• CONSEGNA A
Nelle righe del materiale fornito, sostituisci "photos" con "pictures" e riporta il resto invariato: comincia dalla riga che contiene "Description" e fermati dopo quella che contiene "Our unique printing".

• BRANO CITATO
———
È stato un fenomeno insurrezionale che si è sviluppato nel finale del Novecento in molti stati del mondo occidentale, e che in Italia si è distinto per intensità e durata, al punto che qualcuno lo ha definito “una guerra civile a bassa intensità”.
Del resto, se si scorrono i numeri di quegli anni, leggiamo di 269 gruppi armati operanti nel dicembre del 1979 secondo una nota ministeriale, di 36.000 cittadini inquisiti per banda armata di cui 6000 condannati a molti anni di carcere, di 7866 attentati compiuti e di 4290 azioni di violenza ai danni di persone.
Eppure con quel significativo capitolo di storia nostrana non si è mai voluto, o forse potuto, fare davvero i conti, e quello che in realtà fu un grande conflitto sociale, culturale, politico e anche generazionale, viene sbrigativamente bollato come “anni di piombo”, parafrasando il titolo di un film della tedesca Von Trotta, che in realtà significava tutt’altro: E condensando 15 anni di guerriglia armata nel nostro paese al solo fatto Moro e alle Brigate rosse, come se quel fatto, che fu certamente il momento più alto dell’attacco armato allo Stato, fosse sorto improvvisamente una mattina di un giovedì 16 marzo del 1978, senza un prima e senza un dopo.
Con il risultato di rendere impossibile capire, per chi allora non c’era, cosa è davvero successo in Italia 40 anni fa, al di là di quell’episodio specifico.

Quali sono le radici della lotta armata nel nostro Paese?

Sono state molteplici, e questa è la ragione per cui, a differenza che altrove, da noi è durata di più. Le Brigate Rosse sono nate nelle fabbriche di Milano dopo che l’autunno caldo delle lotte operaie dell’anno prima aveva messo in crisi il vecchio modello fordista e il sindacato tradizionale. Ma le Brigate rosse, come racconto nel mio libro, non furono l’unica organizzazione armata di quegli anni e neppure la prima.
———
• MATERIALE FORNITO

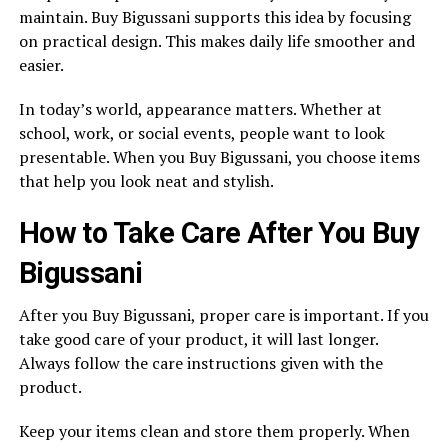
maintain. Buy Bigussani supports this idea by focusing
on practical design. This makes daily life smoother and
easier.
In today’s world, appearance matters. Whether at
school, work, or social events, people want to look
presentable. When you Buy Bigussani, you choose items
that help you look neat and stylish.
How to Take Care After You Buy
Bigussani
After you Buy Bigussani, proper care is important. If you
take good care of your product, it will last longer.
Always follow the care instructions given with the
product.
Keep your items clean and store them properly. When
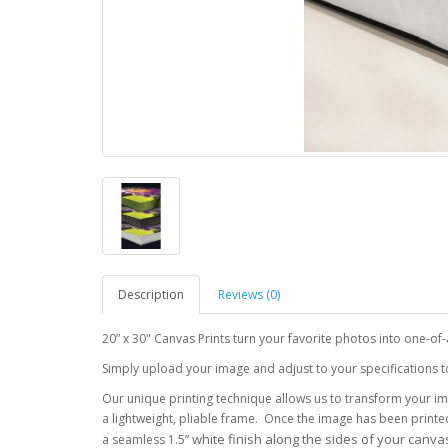
Description
Reviews (0)
20” x 30" Canvas Prints turn your favorite photos into one-of
Simply upload your image and adjust to your specifications to f
Our unique printing technique allows us to transform your im
a lightweight, pliable frame. Once the image has been printe
white finish along the sides of your canvas
a seamless 1.5”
———
• CONSEGNA B
Secondo il brano citato, in quale luogo sono nate le Brigate Rosse?

• AREA DI RISPOSTA A
Description
Reviews (0)
20” x 30" Canvas Prints turn your favorite pictures into one-of
Simply upload your image and adjust to your specifications to f
Our unique printing technique allows us to transform your im

• AREA DI RISPOSTA B
Nelle fabbriche di Milano.